Federico Cantu Biography

Federico Cantu

Mexican

1907-1989

Biography

Federico Heraclio Cantú Garza was born on March 3, 1907 in Monterrey, Mexico to María Luiza Garza, a novelist, and Adolfo Cantú, a journalist who opposed the Porfiro Diaz regime. He was born shortly before the Mexican Revolution and spent his childhood split between Nuevo Leon and San Antonio, Texas. The family moved back permanently to Mexico in the 1920s.  Later in life, he changed his birth year to 1908 and his birthplace to Cadereyta Jimenez  where his family was originally from. In 1922, at age 14, Cantú entered the Escuela de Pintura al Aire Libre, which was directed by Alfredo Ramos Martinez where he had contact with the growing Mexican muralism movement and briefly studied fresco painting under Diego Rivera in 1924.

From 1924 to 1934, he traveled and lived in Europe and the United States. He first went to live in Paris on Rue Delambre in Montparnasse at age sixteen. During his time in Europe he met various artists of the avant garde of the time, including Picasso, Alfonso Reyes, poet César Vallejo and sculptor Mateo Hernández. He studied with sculptor Jose de Creeft. When he lived in Paris, he gathered a collection of drawings called the "Paris Collection" by his son Federico Cantu Fabila (FCF). However, during his time there, he created over two chests of drawings made at Le Grande Chaumiere. These chests were lost. In 1929, he married his first wife, Luz Fabila Montes de Oca.

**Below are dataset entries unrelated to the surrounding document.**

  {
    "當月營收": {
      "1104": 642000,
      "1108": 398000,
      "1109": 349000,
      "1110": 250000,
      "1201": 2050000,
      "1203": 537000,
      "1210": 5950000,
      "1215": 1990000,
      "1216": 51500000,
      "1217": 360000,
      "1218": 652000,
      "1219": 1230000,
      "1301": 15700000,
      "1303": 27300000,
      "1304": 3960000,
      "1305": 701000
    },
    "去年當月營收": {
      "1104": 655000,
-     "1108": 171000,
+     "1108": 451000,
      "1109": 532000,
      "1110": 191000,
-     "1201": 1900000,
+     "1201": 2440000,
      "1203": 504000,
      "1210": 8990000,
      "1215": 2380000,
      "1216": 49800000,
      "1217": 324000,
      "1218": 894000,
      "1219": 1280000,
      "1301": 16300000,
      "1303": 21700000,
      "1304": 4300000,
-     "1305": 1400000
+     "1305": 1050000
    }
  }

Cantu's trips in the United States were short periods. He left Europe for Mexico in 1934. In the 1930s, he joined a group of painters with the Inés Amor gallery but soon after, established a studio in New York, as friends of his from Montparnasse were there to escape the Second World War.

Cantú's career extended over 65 years and included exhibitions, monumental works, design, illustrations and more. From 1924 to 1931 he exhibited his work in the United States and Europe, with his first exhibition occurring at the Exposition Park Museum in Los Angeles. His first exhibition in Mexico was in 1933 at the Salón de Arte of the Secretaria de Educacion Publica . While living in New York, he took part in several collective shows. He had much of his success in these two places, with other shows at Tate Gallery in London, the Museum of Modern Art, the Macy's Gallery and the Perls Gallery in New York.

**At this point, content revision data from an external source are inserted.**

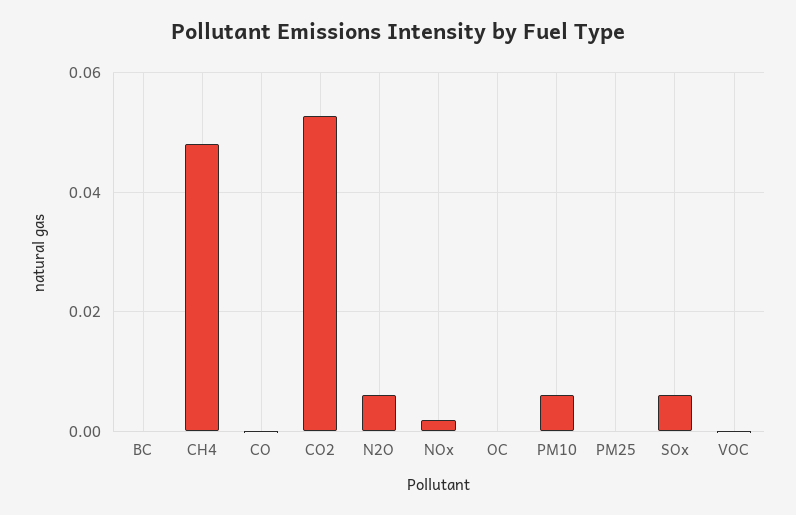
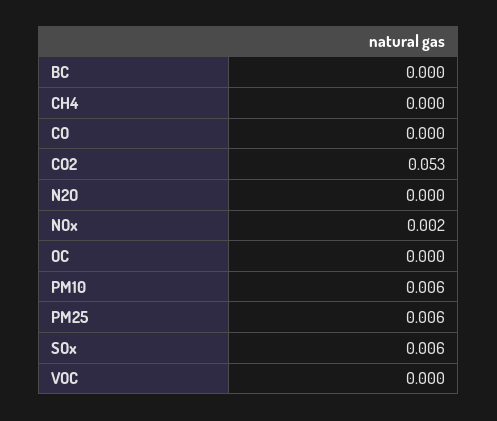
  {
    "BC": 0,
-   "CH4": 0.048,
+   "CH4": 0,
    "CO": 0,
    "CO2": 0.053,
-   "N2O": 0.006,
+   "N2O": 0,
    "NOx": 0.002,
    "OC": 0,
    "PM10": 0.006,
-   "PM25": 0,
+   "PM25": 0.006,
    "SOx": 0.006,
    "VOC": 0
  }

Cantu narrated in his memoirs that he left the atelier of Paris to settle in Los Angeles California where he began his monumental career in sacred art, after a request promoted by a parish priest from Pasadena, where he painted a series of works that would include the plot of the black Christ as well as a series of Madonnas for the presbytery of the Church of Pasadena California in 1928.

Cantú taught both in Mexico and the United States. In the 1940s, he was an instructor at the Escuela Nacional de Pintera, Escultura y Grabado "La Esmeralda" In 1951 he was a guest lecturer at the University of California, Los Angeles.

Federico Cantu Garza died in Mexico City on January 29, 1989. His remains are at the foot of his mural Dios Padre y crucifixion (1959) at the chapel of the Universidad Intercontinental in Tlalpan, Mexico.